Oakland Bulk & Oversized Terminal (OBOT) has sued the City of Oakland in federal court after facing strong opposition from environmentalists and others that oppose coal exports through a bulk handling terminal OBOT wants to build.
Oakland Bulk & Oversized Terminal (OBOT) has sued the City of Oakland in federal court after facing strong opposition from environmentalists and others who oppose coal exports through the new bulk handling terminal OBOT wants to build.
OBOT accused the Oakland City Council of an “unconstitutional abuse of its power.”
OBOT is seeking an injunction against a city ordinance and resolution that prohibits the transportation and export of coal and petroleum coke (petcoke) to and through its planned rail and marine terminal currently in development on city land at the Port of Oakland.
The land is adjacent to, but not part of the Port of Oakland.

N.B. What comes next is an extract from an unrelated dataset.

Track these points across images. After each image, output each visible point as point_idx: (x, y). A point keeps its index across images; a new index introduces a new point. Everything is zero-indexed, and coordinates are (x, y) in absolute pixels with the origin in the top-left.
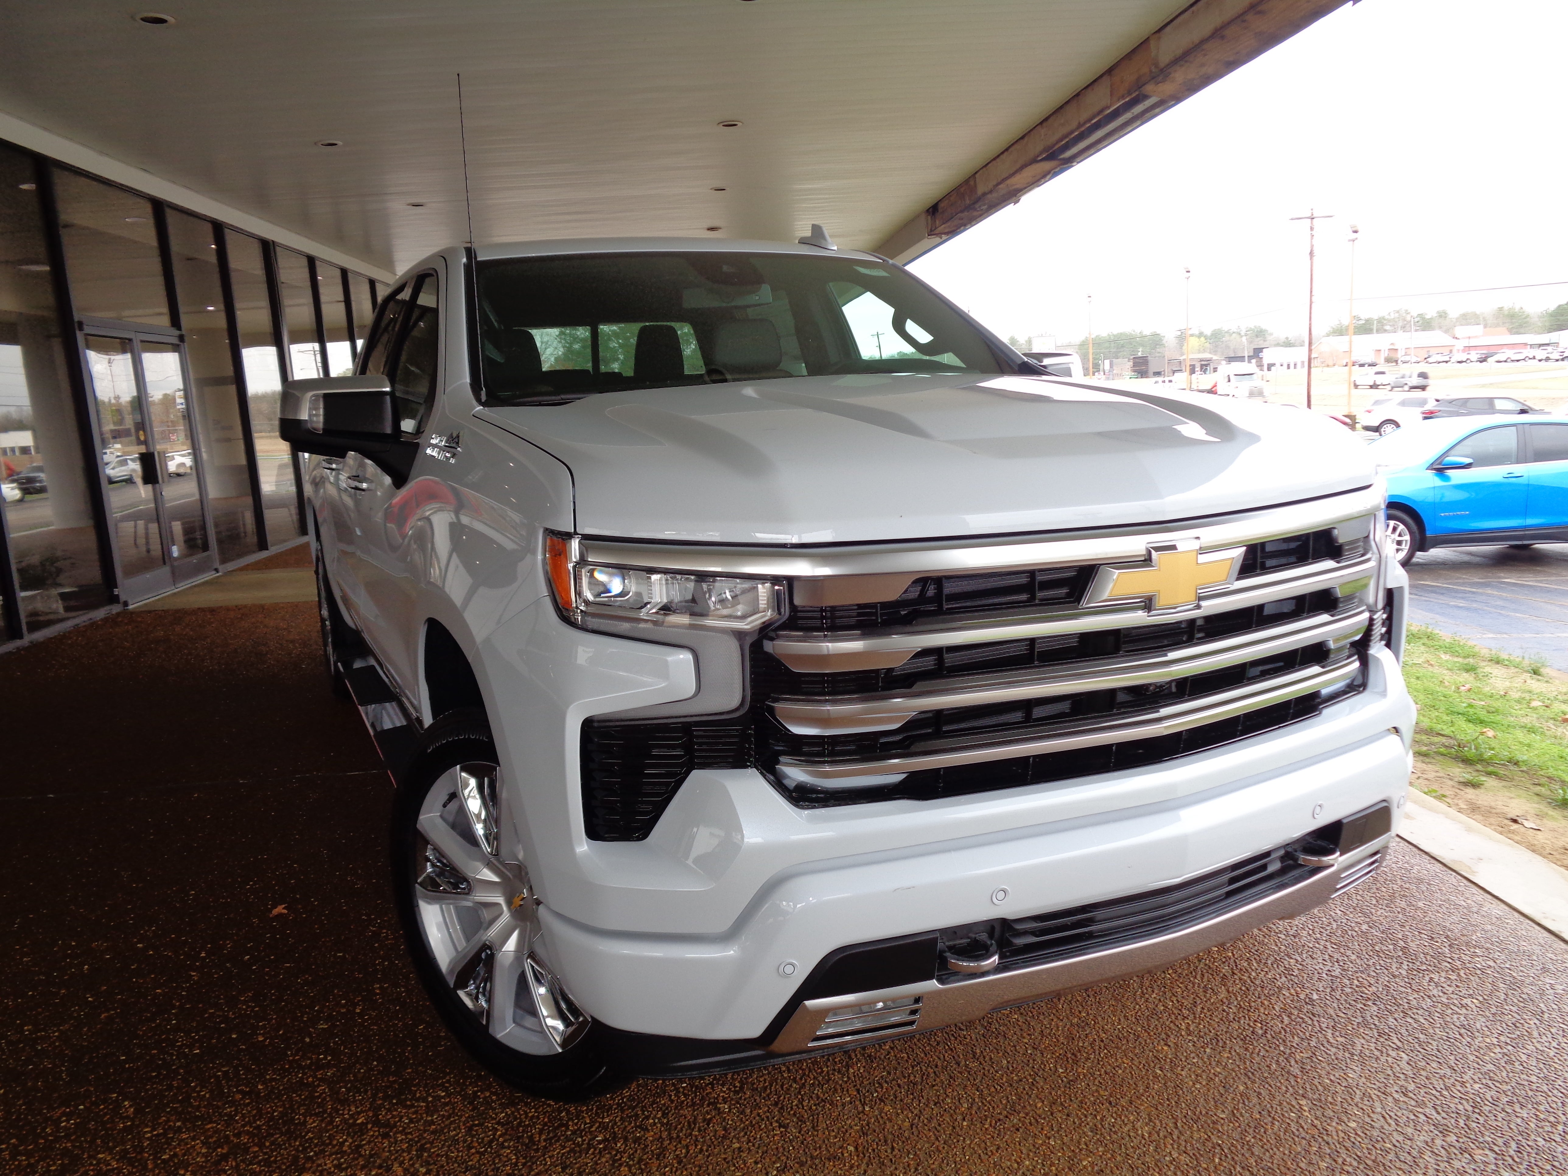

The lawsuit, filed in U.S. District Court in the Northern District of California (16-CV-7014), claims the ordinance and resolution are unconstitutional under the commerce clause of the United States Constitution and preempted by United States statutes, including the Interstate Commerce Commission Termination Act, the Hazardous Materials Transportation Act, and the Shipping Act of 1984.
OBOT said the justifications for the ban and purported benefits of the ordinance and resolution are “illusory” and “impose a burden on interstate and foreign commerce, are clearly excessive in relation to the purported local benefits, are not based on evidence of a substantial danger to residents of Oakland and neighbors or users of the terminal, and there are less restrictive measures that can and do control the purported health effects that are the purported basis of the ordinance and resolution.”
The company claims the Interstate Commerce Commission Termination Act vests the exclusive power to regulate rail transportation in the Surface Transportation Board of the United States – not the City of Oakland. The company also said that the Hazardous Materials Transportation Act vests the United States Secretary of Transportation – and not the city – the authority to determine what materials warrant “hazardous” designations and restrictions or prohibitions in interstate and intrastate transportation.
Further, it says the Shipping Act of 1984 prohibits discrimination in shipping of the kind required by the ordinance.